- _Task material_
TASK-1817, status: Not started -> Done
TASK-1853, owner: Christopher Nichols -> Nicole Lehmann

...

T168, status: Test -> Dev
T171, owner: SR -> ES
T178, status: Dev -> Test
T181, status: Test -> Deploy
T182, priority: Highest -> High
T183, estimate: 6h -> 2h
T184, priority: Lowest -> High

- _Problem details_
Starting at the line above that holds "T182, priority: Highest -> High" and ending at the line that holds "T184, priority: Lowest -> High", transcribe each line exactly and include no other lines.

- _Response to the task_
T182, priority: Highest -> High
T183, estimate: 6h -> 2h
T184, priority: Lowest -> High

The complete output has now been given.